◆ **Information supplied**
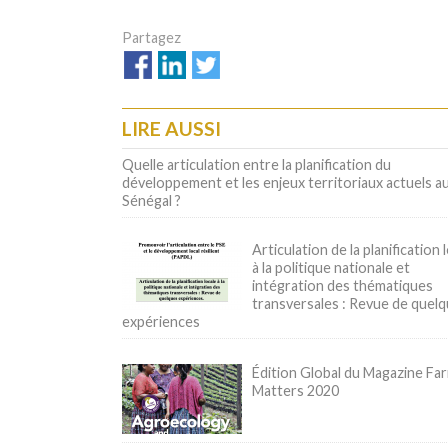
LIRE AUSSI
Quelle articulation entre la planification du
développement et les enjeux territoriaux actuels a
Sénégal ?
Articulation de la planification 
à la politique nationale et
intégration des thématiques
transversales : Revue de quel
expériences
Édition Global du Magazine Fa
Matters 2020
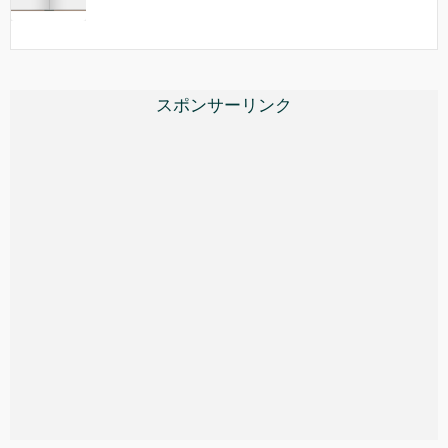
スポンサーリンク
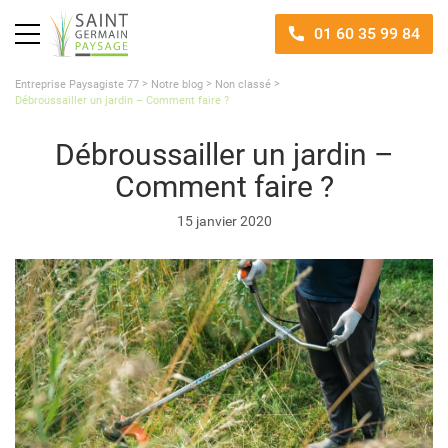
01 60 35 99 84
>
>
>
Entreprise Paysagiste 77
Notre blog
Non classé
Débroussailler un jardin – Comment faire ?
Débroussailler un jardin –
Comment faire ?
15 janvier 2020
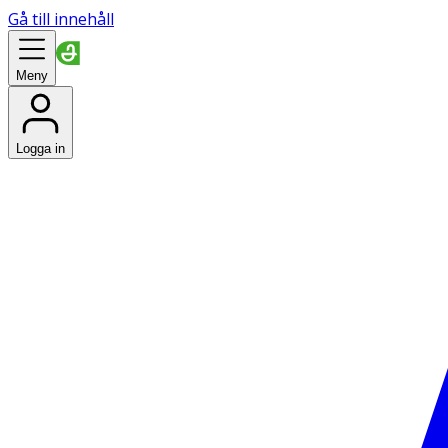
Gå till innehåll
Meny
Logga in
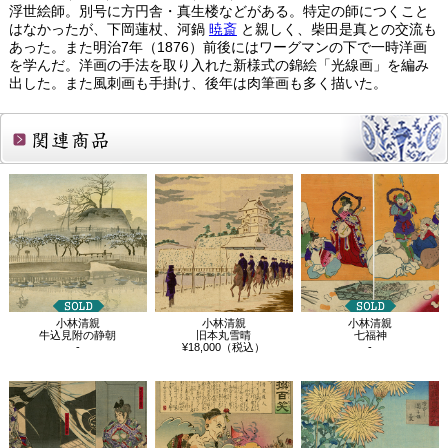
浮世絵師。別号に方円舎・真生楼などがある。特定の師につくこと
はなかったが、下岡蓮杖、河鍋
暁斎
と親しく、柴田是真との交流も
あった。また明治7年（1876）前後にはワーグマンの下で一時洋画
を学んだ。洋画の手法を取り入れた新様式の錦絵「光線画」を編み
出した。また風刺画も手掛け、後年は肉筆画も多く描いた。
関連商品
小林清親
小林清親
小林清親
牛込見附の静朝
旧本丸雪晴
七福神
-
¥18,000（税込）
-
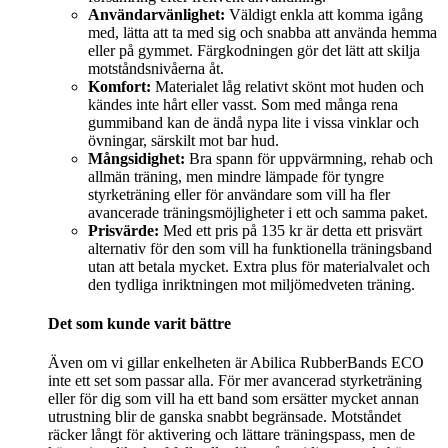
Användarvänlighet:
Väldigt enkla att komma igång
med, lätta att ta med sig och snabba att använda hemma
eller på gymmet. Färgkodningen gör det lätt att skilja
motståndsnivåerna åt.
Komfort:
Materialet låg relativt skönt mot huden och
kändes inte hårt eller vasst. Som med många rena
gummiband kan de ändå nypa lite i vissa vinklar och
övningar, särskilt mot bar hud.
Mångsidighet:
Bra spann för uppvärmning, rehab och
allmän träning, men mindre lämpade för tyngre
styrketräning eller för användare som vill ha fler
avancerade träningsmöjligheter i ett och samma paket.
Prisvärde:
Med ett pris på 135 kr är detta ett prisvärt
alternativ för den som vill ha funktionella träningsband
utan att betala mycket. Extra plus för materialvalet och
den tydliga inriktningen mot miljömedveten träning.
Det som kunde varit bättre
Även om vi gillar enkelheten är Abilica RubberBands ECO
inte ett set som passar alla. För mer avancerad styrketräning
eller för dig som vill ha ett band som ersätter mycket annan
utrustning blir de ganska snabbt begränsade. Motståndet
räcker långt för aktivering och lättare träningspass, men de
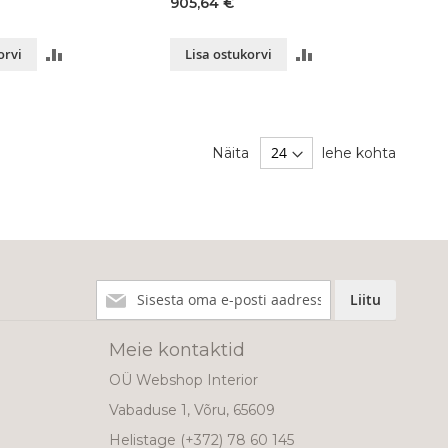
905,64 €
LISA
LISA
orvi
Lisa ostukorvi
VÕRDLUSESSE
VÕRDLUSESSE
Näita
lehe kohta
Liitu
Liitu
meie
uudiskirjaga!
Meie kontaktid
OÜ Webshop Interior
Vabaduse 1, Võru, 65609
Helistage
(+372) 78 60 145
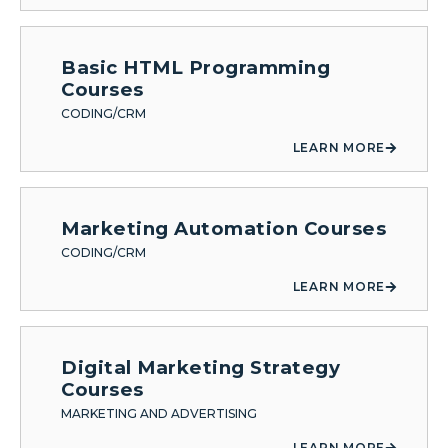
Basic HTML Programming
Courses
CODING/CRM
LEARN MORE
Marketing Automation Courses
CODING/CRM
LEARN MORE
Digital Marketing Strategy
Courses
MARKETING AND ADVERTISING
LEARN MORE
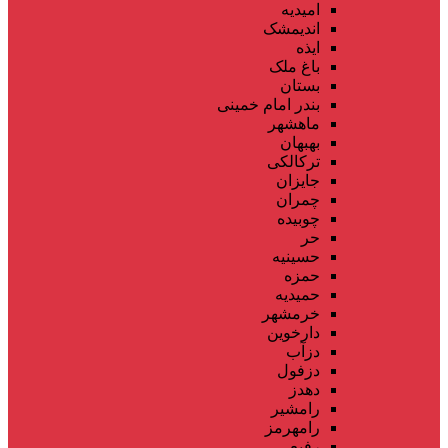
امیدیه
اندیمشک
ایذه
باغ ملک
بستان
بندر امام خمینی
ماهشهر
بهبهان
ترکالکی
جایزان
چمران
چوبیده
حر
حسینیه
حمزه
حمیدیه
خرمشهر
دارخوین
دزآب
دزفول
دهدز
رامشیر
رامهرمز
رفیع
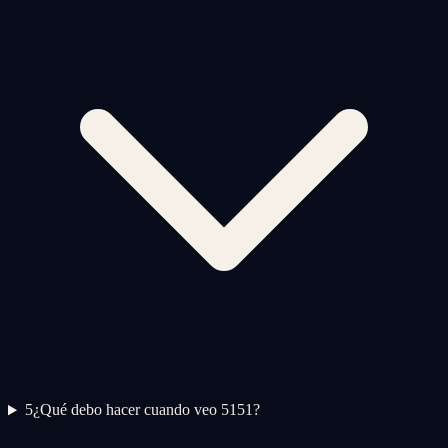
5
¿Qué debo hacer cuando veo 5151?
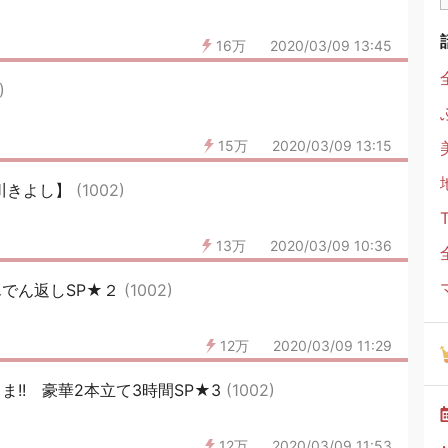
16万
2020/03/09 13:45
)
15万
2020/03/09 13:15
川きよし】
(1002)
13万
2020/03/09 10:36
んでん返しSP★２
(1002)
12万
2020/03/09 11:29
ま!! 豪華2本立て3時間SP★3
(1002)
12万
2020/03/09 11:53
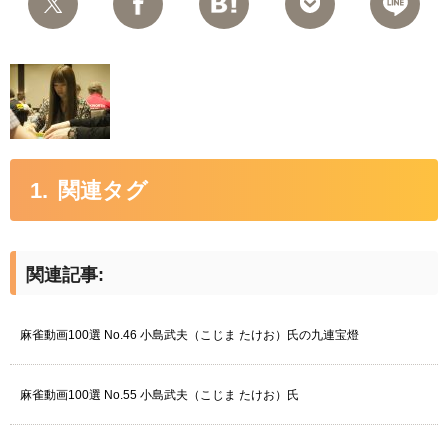
関連タグ
関連記事:
麻雀動画100選 No.46 小島武夫（こじま たけお）氏の九連宝燈
麻雀動画100選 No.55 小島武夫（こじま たけお）氏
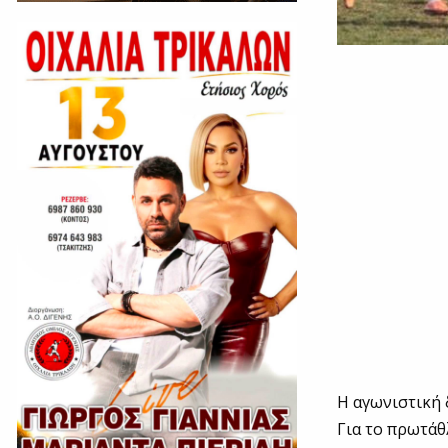
Η αγωνιστική 
Για το πρωτάθ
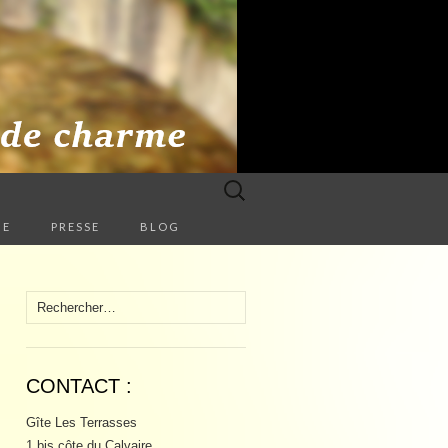
Rechercher :
HE
PRESSE
BLOG
Rechercher :
CONTACT :
Gîte Les Terrasses
1 bis côte du Calvaire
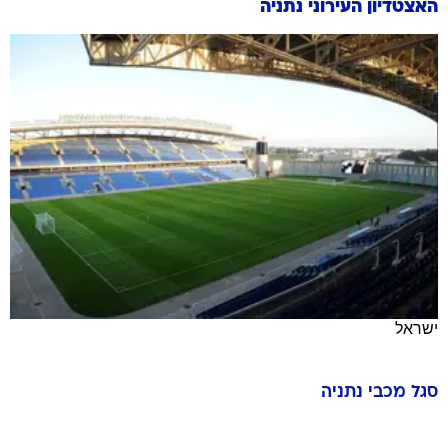
האצטדיון העירוני נתניה
ישראל
סגל
מכבי נתניה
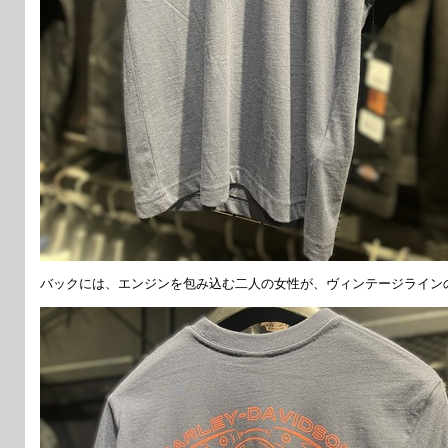
バックには、エンジンを包み込む二人の女性が、ヴィンテージライン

◆ **Task brief**
Line for line, restate the data above and omit every picture.

◆ **Solution below**
LIRE AUSSI
Quelle articulation entre la planification du
développement et les enjeux territoriaux actuels a
Sénégal ?
Articulation de la planification 
à la politique nationale et
intégration des thématiques
transversales : Revue de quel
expériences
Édition Global du Magazine Fa
Matters 2020
スポンサーリンク
01 60 35 99 84
>
>
>
Entreprise Paysagiste 77
Notre blog
Non classé
Débroussailler un jardin – Comment faire ?
Débroussailler un jardin –
Comment faire ?
15 janvier 2020
Gå till innehåll
Meny
Logga in
浮世絵師。別号に方円舎・真生楼などがある。特定の師につくこと
はなかったが、下岡蓮杖、河鍋
暁斎
と親しく、柴田是真との交流も
あった。また明治7年（1876）前後にはワーグマンの下で一時洋画
を学んだ。洋画の手法を取り入れた新様式の錦絵「光線画」を編み
出した。また風刺画も手掛け、後年は肉筆画も多く描いた。
関連商品
小林清親
小林清親
小林清親
牛込見附の静朝
旧本丸雪晴
七福神
-
¥18,000（税込）
-
Användarvänlighet:
Väldigt enkla att komma igång
med, lätta att ta med sig och snabba att använda hemma
eller på gymmet. Färgkodningen gör det lätt att skilja
motståndsnivåerna åt.
Komfort:
Materialet låg relativt skönt mot huden och
kändes inte hårt eller vasst. Som med många rena
gummiband kan de ändå nypa lite i vissa vinklar och
övningar, särskilt mot bar hud.
Mångsidighet:
Bra spann för uppvärmning, rehab och
allmän träning, men mindre lämpade för tyngre
styrketräning eller för användare som vill ha fler
avancerade träningsmöjligheter i ett och samma paket.
Prisvärde:
Med ett pris på 135 kr är detta ett prisvärt
alternativ för den som vill ha funktionella träningsband
utan att betala mycket. Extra plus för materialvalet och
den tydliga inriktningen mot miljömedveten träning.
Det som kunde varit bättre
Även om vi gillar enkelheten är Abilica RubberBands ECO
inte ett set som passar alla. För mer avancerad styrketräning
eller för dig som vill ha ett band som ersätter mycket annan
utrustning blir de ganska snabbt begränsade. Motståndet
räcker långt för aktivering och lättare träningspass, men de
905,64 €
LISA
LISA
orvi
Lisa ostukorvi
VÕRDLUSESSE
VÕRDLUSESSE
Näita
lehe kohta
Liitu
Liitu
meie
uudiskirjaga!
Meie kontaktid
OÜ Webshop Interior
Vabaduse 1, Võru, 65609
Helistage
(+372) 78 60 145
Basic HTML Programming
Courses
CODING/CRM
LEARN MORE
Marketing Automation Courses
CODING/CRM
LEARN MORE
Digital Marketing Strategy
Courses
MARKETING AND ADVERTISING
LEARN MORE
امیدیه
اندیمشک
ایذه
باغ ملک
بستان
بندر امام خمینی
ماهشهر
بهبهان
ترکالکی
جایزان
چمران
چوبیده
حر
حسینیه
حمزه
حمیدیه
خرمشهر
دارخوین
دزآب
دزفول
دهدز
رامشیر
رامهرمز
رفیع
5
¿Qué debo hacer cuando veo 5151?
16万
2020/03/09 13:45
)
15万
2020/03/09 13:15
川きよし】
(1002)
13万
2020/03/09 10:36
んでん返しSP★２
(1002)
12万
2020/03/09 11:29
ま!! 豪華2本立て3時間SP★3
(1002)
12万
2020/03/09 11:53
関連タグ
関連記事:
麻雀動画100選 No.46 小島武夫（こじま たけお）氏の九連宝燈
麻雀動画100選 No.55 小島武夫（こじま たけお）氏
Η αγωνιστική 
Για το πρωτάθ
Rechercher :
HE
PRESSE
BLOG
Rechercher :
CONTACT :
Gîte Les Terrasses
1 bis côte du Calvaire
האצטדיון העירוני נתניה
ישראל
סגל
מכבי נתניה
バックには、エンジンを包み込む二人の女性が、ヴィンテージライン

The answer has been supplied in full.